Kaaru tidak ingin merasakan sakit seperti ketika ia kehilangan giginya tahun lalu, ia tidak ingin merasakan kehilangan lagi. Ia tidak ingin melihat darah keluar ketika Mama mencabut giginya dengan benang yang disimpulkan ke salah satu gigi kembarnya. Ia tidak ingin melihat harapan akan hasrat kebahagiaan dirinya itu keluar dan menghilang seperti keluarnya darah dari gusi, darah yang hilang dibasuh air. Saat giginya hendak dicabut Mama, dia menangis karena takut merasakan sakit. Mungkin sekarang darah itu sudah melarut bersamaan dengan air akuarium yang kotor itu. Kaaru pikir mungkin bau amis yang ada di akuarium itu berasal dari darahnya, oleh karena itu sepasang ikan di akuariumnya tidak bisa mencium bau amis itu. Atau mungkin hanya tidak mau dan malah acuh tidak menghiraukannya, mereka bersantai-santai saja menari. Menari bersamaan dengan darah Kaaru yang warna merahnya mulai menghilang melebur ke dalam keruh air akuarium.

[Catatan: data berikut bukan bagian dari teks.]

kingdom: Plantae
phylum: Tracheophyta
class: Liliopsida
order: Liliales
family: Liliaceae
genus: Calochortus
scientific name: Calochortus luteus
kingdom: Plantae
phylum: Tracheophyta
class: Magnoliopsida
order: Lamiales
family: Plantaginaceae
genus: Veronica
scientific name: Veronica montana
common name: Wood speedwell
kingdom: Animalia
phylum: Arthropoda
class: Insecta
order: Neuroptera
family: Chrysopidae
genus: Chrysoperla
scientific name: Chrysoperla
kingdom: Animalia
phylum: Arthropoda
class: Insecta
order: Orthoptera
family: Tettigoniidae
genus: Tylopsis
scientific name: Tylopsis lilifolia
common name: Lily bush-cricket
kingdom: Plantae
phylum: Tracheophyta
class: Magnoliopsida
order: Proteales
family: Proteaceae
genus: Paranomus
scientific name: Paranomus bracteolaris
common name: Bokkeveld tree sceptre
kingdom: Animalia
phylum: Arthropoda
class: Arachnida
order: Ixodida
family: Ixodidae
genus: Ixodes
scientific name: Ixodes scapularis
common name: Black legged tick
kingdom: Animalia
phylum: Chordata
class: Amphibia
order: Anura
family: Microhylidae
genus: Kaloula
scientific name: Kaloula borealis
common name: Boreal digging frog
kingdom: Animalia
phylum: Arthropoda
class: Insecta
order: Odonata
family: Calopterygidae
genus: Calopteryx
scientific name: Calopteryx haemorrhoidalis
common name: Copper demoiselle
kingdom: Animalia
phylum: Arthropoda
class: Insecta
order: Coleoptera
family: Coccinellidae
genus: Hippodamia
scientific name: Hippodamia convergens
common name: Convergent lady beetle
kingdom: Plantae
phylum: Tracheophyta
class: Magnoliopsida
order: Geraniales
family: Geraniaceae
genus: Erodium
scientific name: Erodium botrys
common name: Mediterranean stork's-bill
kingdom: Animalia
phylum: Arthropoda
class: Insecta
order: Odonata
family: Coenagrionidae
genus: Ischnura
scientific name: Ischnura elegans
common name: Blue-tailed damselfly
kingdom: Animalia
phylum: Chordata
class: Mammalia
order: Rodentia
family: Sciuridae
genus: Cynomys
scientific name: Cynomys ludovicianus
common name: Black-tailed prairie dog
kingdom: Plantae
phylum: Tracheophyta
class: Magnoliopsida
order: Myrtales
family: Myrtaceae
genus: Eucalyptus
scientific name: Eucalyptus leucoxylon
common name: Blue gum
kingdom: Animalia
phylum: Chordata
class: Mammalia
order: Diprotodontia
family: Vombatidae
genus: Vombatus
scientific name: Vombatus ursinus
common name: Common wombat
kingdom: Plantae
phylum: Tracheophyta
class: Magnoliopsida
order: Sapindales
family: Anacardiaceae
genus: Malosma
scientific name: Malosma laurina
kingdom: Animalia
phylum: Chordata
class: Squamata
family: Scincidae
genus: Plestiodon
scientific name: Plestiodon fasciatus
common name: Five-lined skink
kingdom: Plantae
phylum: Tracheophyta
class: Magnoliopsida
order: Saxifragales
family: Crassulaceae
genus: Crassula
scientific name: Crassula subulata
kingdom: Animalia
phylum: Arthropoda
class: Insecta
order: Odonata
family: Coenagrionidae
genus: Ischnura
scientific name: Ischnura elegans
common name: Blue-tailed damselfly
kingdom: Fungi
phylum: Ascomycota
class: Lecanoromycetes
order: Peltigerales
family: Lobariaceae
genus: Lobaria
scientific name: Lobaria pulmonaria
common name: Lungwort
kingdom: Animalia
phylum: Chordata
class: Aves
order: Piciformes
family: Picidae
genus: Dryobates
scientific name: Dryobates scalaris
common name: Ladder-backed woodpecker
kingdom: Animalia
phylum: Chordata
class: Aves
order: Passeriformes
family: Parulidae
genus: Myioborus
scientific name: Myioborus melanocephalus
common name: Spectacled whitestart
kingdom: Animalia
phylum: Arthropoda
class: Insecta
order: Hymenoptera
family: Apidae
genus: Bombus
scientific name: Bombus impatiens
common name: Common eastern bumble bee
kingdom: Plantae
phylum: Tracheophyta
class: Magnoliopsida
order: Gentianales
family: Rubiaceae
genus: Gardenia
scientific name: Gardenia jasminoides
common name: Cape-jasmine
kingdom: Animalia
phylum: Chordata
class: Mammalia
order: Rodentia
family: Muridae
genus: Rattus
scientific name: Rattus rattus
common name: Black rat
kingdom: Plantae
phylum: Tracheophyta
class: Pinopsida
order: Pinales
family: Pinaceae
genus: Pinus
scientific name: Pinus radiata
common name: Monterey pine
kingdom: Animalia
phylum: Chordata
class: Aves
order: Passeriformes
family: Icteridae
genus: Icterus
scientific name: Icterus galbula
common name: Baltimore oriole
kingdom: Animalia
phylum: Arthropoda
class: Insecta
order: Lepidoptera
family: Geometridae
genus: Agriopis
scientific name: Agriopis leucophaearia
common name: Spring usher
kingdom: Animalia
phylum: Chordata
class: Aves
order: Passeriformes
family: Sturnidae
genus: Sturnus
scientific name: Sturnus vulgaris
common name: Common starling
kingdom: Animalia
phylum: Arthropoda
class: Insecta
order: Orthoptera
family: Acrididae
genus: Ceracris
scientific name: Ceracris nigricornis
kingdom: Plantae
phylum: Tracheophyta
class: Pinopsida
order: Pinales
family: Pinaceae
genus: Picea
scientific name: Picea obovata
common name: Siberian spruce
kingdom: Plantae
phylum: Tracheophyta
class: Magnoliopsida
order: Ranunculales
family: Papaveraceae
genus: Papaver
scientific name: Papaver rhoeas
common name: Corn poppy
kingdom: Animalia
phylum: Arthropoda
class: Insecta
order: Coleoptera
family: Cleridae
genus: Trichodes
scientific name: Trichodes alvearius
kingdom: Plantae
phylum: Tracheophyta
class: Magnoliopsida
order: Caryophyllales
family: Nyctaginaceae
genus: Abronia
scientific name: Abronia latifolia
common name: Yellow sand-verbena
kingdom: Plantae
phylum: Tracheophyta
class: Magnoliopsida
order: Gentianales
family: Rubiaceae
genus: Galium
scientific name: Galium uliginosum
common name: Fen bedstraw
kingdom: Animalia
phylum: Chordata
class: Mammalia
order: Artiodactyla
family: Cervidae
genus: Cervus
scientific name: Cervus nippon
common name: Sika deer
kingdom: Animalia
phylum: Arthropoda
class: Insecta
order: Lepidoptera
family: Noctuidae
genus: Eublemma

Jujur saja air keruh itu sangat mengganggu pemandangan miniatur hijaunya alam, hijaunya kehidupan di dalam akuarium, Kaaru risau dengan tanaman-tanaman air hijau yang mulai menguning di ujung-ujung daunnya, bagaimana jika tanaman itu akhirnya mati, apakah sepasang ikan itu masih tetap tidak akan menghiraukannya, apakah ia masih akan tetap menari. Atau malah mereka juga akan mengikuti tanaman itu, karena kelelahan dengan tariannya. Kaaru harap sepasang ikan itu tak ikut menguning dalam keruhnya air.
Kaaru mengangkat telapak kakinya dengan susah payah agar bisa menjangkau akuarium itu, jengket. Meski kesusahan karena tali-tali sepatu musim panas yang mengikat sampai bawah lututnya, tidak membiarkannya untuk meninggikan tubuhnya. Sayangnya topi schoolboy pun malah selalu menghalangi pandangannya untuk melihat ke atas. Kaaru mulai gemetar takut dimarahi Mama dan dilempari kata-kata oleh Papa. Ia pucat, senada dengan gaun one piece yang ia kenakan.
“Lihatlah anakmu, bahkan ia belum sekolah. Sangat angkuh ingin membersihkan akuarium itu dengan tangannya sendiri.” kata Papa dengan sangat cepat, dengan suara yang menekan.
“Kaaru, jangan kau bersihkan akuarium kotor itu, ini bukan urusanmu!” Mama berusaha menyahuti kalimat Papa, membela dirinya.
Kaaru merasa sepatu yang mencengkramnya semakin erat saja. Topi yang ia kenakan membuatnya tidak bisa mengangkatkan kepala, topi itu semakin terasa berat. Pandangannya hitam legam tertutupi topi yang ia kenakan. Baju yang ia pakai semakin saja pucat lebih pucat daripada orang mati.
Ia menoleh ke arah jendela yang terkadang bisa membuatnya ingat akan sesuatu. Dengan tengkuk yang keras, bergetar saat ia menoleh. Apakah untuk membersihkan akuarium itu Kaaru perlu menggunakan air matanya agar semua air kotor itu keluar tergantikan dengan air mata bersihnya atau mungkin ia harus mengganti air kotor itu dengan ludahnya. Kaaru hanya ingin ikan-ikan itu terdiam dan membatu saja.
Kaaru berteriak, membentak ikan-ikan itu menari. Meski Kaaru berteriak, nampaknya sepasang ikan itu tidak akan mendengarkan, mungkin karena ikan itu berada di dalam air akuarium yang kotor, suara jeritan halus tidak dapat menjangkaunya, terhalang. Kaaru berteriak sekali lagi, kali ini sambil memaki sepasang ikan itu dengan kata-kata kotor yang tidak pernah terdengar di langit. Sebuah kata-kata kotor yang berterbangan, sama kotornya dengan air akuarium itu.